§ DIRECTIONS FOR THIS TASK
In the article about Wall Street moving money from China to India, how much in assets does the hedge fund Marshall Wace hold?

*** EXTRACT TO READ Section Begins ***

• Tuesday, March 05, 2024


In a historic market shift, Wall Street snubs China for India but concerns persist

Major players such as Goldman Sachs Group Inc. and Morgan Stanley are backing the South Asian nation as the key investment destination for the coming decade.

Representational Image (iStock)

By: Shubham Ghosh

GLOBAL markets were witnessing a significant transformation as investors are withdrawing billions of dollars from China’s faltering economy, marking a stark departure from the past two decades when the country was seen as the premier growth opportunity worldwide.

Much of this capital is now flowing towards India, with major players on Wall Street such as Goldman Sachs Group Inc. and Morgan Stanley championing the South Asian nation as the key investment destination for the coming decade, Bloomberg reported.

This shift in sentiment is sparking a frenzied rush for opportunities. Marshall Wace, a British hedge fund with assets totaling $62 billion, has positioned India as its largest net long bet after the United States in its flagship fund. A subsidiary of Zurich-based Vontobel Holding AG has also elevated India to its top emerging-market position, while Janus Henderson Group Plc is actively exploring fund-house acquisitions. Even Japan’s traditionally risk-averse retail investors are focusing on India and reducing their exposure to China.

*** EXTRACT TO READ Section Ends ***
*** INFORMATION GIVEN Section Begins ***

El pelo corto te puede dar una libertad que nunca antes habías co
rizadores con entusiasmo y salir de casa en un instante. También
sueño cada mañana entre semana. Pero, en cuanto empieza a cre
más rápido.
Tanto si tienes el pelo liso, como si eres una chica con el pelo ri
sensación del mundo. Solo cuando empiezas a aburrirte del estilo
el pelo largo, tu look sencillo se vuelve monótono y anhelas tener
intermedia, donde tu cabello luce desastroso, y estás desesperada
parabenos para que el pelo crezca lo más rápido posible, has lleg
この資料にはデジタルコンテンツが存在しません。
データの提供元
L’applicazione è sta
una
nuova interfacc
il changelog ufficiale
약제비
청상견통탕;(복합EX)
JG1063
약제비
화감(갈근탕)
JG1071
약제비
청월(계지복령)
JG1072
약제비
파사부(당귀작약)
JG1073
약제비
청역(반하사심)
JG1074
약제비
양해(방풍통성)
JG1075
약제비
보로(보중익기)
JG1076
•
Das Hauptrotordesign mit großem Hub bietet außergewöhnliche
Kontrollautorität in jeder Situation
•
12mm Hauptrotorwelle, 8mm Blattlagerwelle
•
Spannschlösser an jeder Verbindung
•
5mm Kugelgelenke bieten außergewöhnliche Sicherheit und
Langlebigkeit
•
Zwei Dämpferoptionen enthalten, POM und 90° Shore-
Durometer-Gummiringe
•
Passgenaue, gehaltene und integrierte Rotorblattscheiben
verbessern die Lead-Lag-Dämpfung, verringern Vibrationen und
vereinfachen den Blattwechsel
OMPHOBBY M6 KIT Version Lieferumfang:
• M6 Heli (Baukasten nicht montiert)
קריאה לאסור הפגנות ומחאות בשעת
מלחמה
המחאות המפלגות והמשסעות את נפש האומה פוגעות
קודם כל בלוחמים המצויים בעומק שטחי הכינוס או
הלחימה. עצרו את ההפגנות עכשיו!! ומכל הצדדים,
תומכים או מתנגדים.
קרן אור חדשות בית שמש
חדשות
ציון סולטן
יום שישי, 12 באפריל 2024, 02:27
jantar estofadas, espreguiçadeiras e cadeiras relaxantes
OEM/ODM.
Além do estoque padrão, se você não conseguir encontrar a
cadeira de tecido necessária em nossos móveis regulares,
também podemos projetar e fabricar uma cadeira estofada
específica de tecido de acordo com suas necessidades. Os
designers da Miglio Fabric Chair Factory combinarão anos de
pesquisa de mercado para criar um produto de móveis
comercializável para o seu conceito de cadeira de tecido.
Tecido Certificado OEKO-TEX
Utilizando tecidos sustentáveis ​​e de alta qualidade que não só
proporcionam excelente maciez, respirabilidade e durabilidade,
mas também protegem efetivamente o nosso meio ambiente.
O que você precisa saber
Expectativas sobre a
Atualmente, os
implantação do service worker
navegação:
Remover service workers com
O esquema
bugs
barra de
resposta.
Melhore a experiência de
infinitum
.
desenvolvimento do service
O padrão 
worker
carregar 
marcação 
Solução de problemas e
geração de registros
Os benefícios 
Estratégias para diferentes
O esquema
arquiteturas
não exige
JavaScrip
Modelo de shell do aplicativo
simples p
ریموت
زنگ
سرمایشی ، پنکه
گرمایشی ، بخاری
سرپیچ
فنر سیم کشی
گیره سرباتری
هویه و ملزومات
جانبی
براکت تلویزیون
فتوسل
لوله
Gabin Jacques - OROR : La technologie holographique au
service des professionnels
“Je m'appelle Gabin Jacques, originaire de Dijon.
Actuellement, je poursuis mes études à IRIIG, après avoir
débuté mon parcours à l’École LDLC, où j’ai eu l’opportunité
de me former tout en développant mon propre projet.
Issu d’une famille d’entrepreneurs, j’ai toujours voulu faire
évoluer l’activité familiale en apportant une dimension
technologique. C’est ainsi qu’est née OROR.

*** INFORMATION GIVEN Section Ends ***

§ WORKED SOLUTION
$62 billion